Is the shop lying to me and next steps?

Arborist Forum

Help Support Arborist Forum:

This site may earn a commission from merchant affiliate links, including eBay, Amazon, and others.
I do like the price. That's for darn sure. But opinions on quality are split right down the middle and that scares me. I think I might go NOS on eBay when I get the dough.

For now, is there anything I can/should check out on the saw before I get the parts and start the rebuild? Maybe I should put it back together enough to do a bleed down test. What you say?
Bleed down test? If you mean vac- pressure test then yes. A good shop would do this before teardown, lean seized saws are sometimes easy to confuse with straight gassed ones.:cool:
 
Bleed down test? If you mean vac- pressure test then yes. A good shop would do this before teardown, lean seized saws are sometimes easy to confuse with straight gassed ones.:cool:

Yes, that is what I meant. I watched a video wherein the guy did both pressure and suction. The shop I dealt with said they don't ever do that until they feel the need. I think I should put it back together and do so.
 
Yes, that is what I meant. I watched a video wherein the guy did both pressure and suction. The shop I dealt with said they don't ever do that until they feel the need. I think I should put it back together and do so.

Just build it with a new P&C then vac test it.

## [TASK LIST]
**a.** Copy part of the chainsaw forum thread word for word, starting with "I do like the" and going on through "get the dough.".
**b.** Answer these questions using the chainsaw forum thread:
(i) Where does the original poster think about buying parts once they have the money?
(ii) According to the original poster, what did the shop say about doing pressure and suction tests?
(iii) What does the last reply advise doing?
The listing placed next is separate material with no connection to the chainsaw forum thread.

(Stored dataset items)
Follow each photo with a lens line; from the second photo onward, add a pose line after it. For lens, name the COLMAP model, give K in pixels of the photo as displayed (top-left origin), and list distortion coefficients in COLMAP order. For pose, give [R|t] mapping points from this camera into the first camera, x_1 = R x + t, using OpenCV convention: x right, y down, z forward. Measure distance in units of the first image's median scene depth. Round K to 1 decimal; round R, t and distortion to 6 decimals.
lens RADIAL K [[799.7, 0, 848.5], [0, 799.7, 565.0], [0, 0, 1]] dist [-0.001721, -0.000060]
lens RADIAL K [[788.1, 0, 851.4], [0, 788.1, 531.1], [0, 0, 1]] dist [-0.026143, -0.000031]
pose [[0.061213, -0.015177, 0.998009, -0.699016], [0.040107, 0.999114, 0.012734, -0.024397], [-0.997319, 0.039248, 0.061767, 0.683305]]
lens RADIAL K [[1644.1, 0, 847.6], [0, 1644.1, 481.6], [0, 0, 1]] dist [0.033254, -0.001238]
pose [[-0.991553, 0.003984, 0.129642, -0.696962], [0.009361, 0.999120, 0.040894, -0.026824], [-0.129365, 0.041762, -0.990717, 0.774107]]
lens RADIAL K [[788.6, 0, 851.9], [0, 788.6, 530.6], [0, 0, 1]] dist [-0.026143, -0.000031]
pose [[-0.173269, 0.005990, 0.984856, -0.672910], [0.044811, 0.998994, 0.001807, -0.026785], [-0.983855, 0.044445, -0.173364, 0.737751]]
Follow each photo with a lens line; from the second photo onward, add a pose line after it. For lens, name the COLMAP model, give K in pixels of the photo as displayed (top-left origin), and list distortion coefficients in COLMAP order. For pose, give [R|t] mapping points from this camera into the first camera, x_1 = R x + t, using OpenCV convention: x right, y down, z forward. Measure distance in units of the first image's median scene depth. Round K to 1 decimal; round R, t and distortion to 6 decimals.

## [ANSWERS]
**a.**
I do like the price. That's for darn sure. But opinions on quality are split right down the middle and that scares me. I think I might go NOS on eBay when I get the dough.

**b.**
(i) NOS on eBay.
(ii) They don't ever do that until they feel the need.
(iii) Build it with a new P&C, then vac test it.